- Google released a study outlining how much energy and water its AI uses
- Experts say the figures lack important context
- Google insists these figures represent the average user experience
A new study from Google claims its Gemini AI model only uses very minimal water and energy for each prompt – with the median usage sitting at around 5 drops (0.26 milliliters) – the equivalent electricity used for 9 seconds of TV watching (roughly 0.24 watt-hours), resulting in around 0.003 grams of CO2 emissions.
Experts have been quick to dispute the claims, however, with The Verge claiming Google omitted key data points in its study, drastically under-reporting the environmental impacts of the model.
Whilst models and data centers have become more efficient, it seems there’s more to the story than Google is letting on.
The tip of the iceberg
One of the authors of a paper cited in the study, Shaolei Ren, associate professor of electrical engineering at the University of California told the publication; “They’re just hiding the critical information. This really spreads the wrong message to the world.”
AI models like Gemini are supported by data centers – huge warehouses full of servers which consume intense amounts of water and energy, straining local resources.
Governments across the globe have been sanctioning the building of these data centers, despite the destruction they could bring to local countryside – and consumers are likely to be the ones paying for the extra energy used.
One of the biggest concerns with Google’s study is that it omits indirect water usage in the estimates, which form the majority of the use related to AI. Whilst the figures are technically correct, the missing context of the extreme energy use paints a misleading picture.
The study only looks at the water used by data centers to cool their servers, but left out is the electricity these data centers demand, which in turn leads to new gas and nuclear plants – which also cool their systems with water, or use steam to turn turbines.
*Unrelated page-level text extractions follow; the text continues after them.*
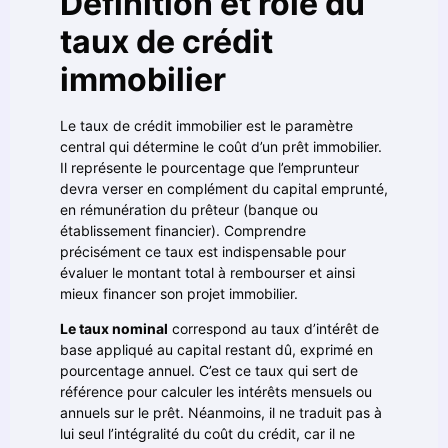
Définition et rôle du
taux de crédit
immobilier
Le taux de crédit immobilier est le paramètre
central qui détermine le coût d’un prêt immobilier.
Il représente le pourcentage que l’emprunteur
devra verser en complément du capital emprunté,
en rémunération du prêteur (banque ou
établissement financier). Comprendre
précisément ce taux est indispensable pour
évaluer le montant total à rembourser et ainsi
mieux financer son projet immobilier.
Le taux nominal
correspond au taux d’intérêt de
base appliqué au capital restant dû, exprimé en
pourcentage annuel. C’est ce taux qui sert de
référence pour calculer les intérêts mensuels ou
annuels sur le prêt. Néanmoins, il ne traduit pas à
lui seul l’intégralité du coût du crédit, car il ne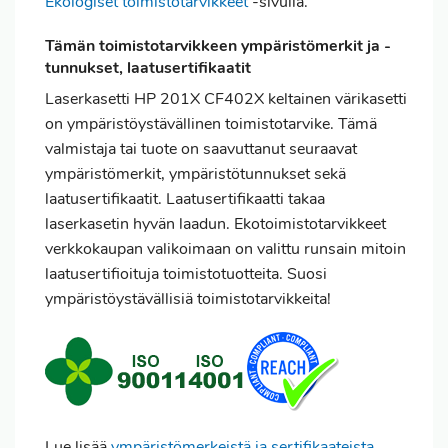
Ekologiset toimistotarvikkeet
-sivulla.
Tämän toimistotarvikkeen ympäristömerkit ja -
tunnukset, laatusertifikaatit
Laserkasetti HP 201X CF402X keltainen värikasetti
on ympäristöystävällinen toimistotarvike. Tämä
valmistaja tai tuote on saavuttanut seuraavat
ympäristömerkit, ympäristötunnukset sekä
laatusertifikaatit. Laatusertifikaatti takaa
laserkasetin hyvän laadun. Ekotoimistotarvikkeet
verkkokaupan valikoimaan on valittu runsain mitoin
laatusertifioituja toimistotuotteita. Suosi
ympäristöystävällisiä toimistotarvikkeita!
Lue lisää
ympäristömerkeistä ja sertifikaateista
.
Water isn’t the only metric Google misrepresented though, with the paper only outlining a ‘market based’ carbon emissions measure, which offsets the figure using Google’s promises to use renewable energy to support power grids. Savannah Goodman, Head of Advanced Energy Labs told TechRadar Pro,
“We hope to share environmental metrics that are representative of a typical user’s behavior, and reasonably comparable over time. However, with the rapidly evolving landscape of AI model architectures and AI assistant user behavior, there are outliers either from small subsets of prompts served by models with low utilization or with high token counts.”
“In order to share metrics that represent a typical user’s experience and are robust to this rapidly evolving field, we chose to measure metrics for the median prompt — which is robust to extreme values and provides a more accurate reflection of a typical prompt’s energy impact.”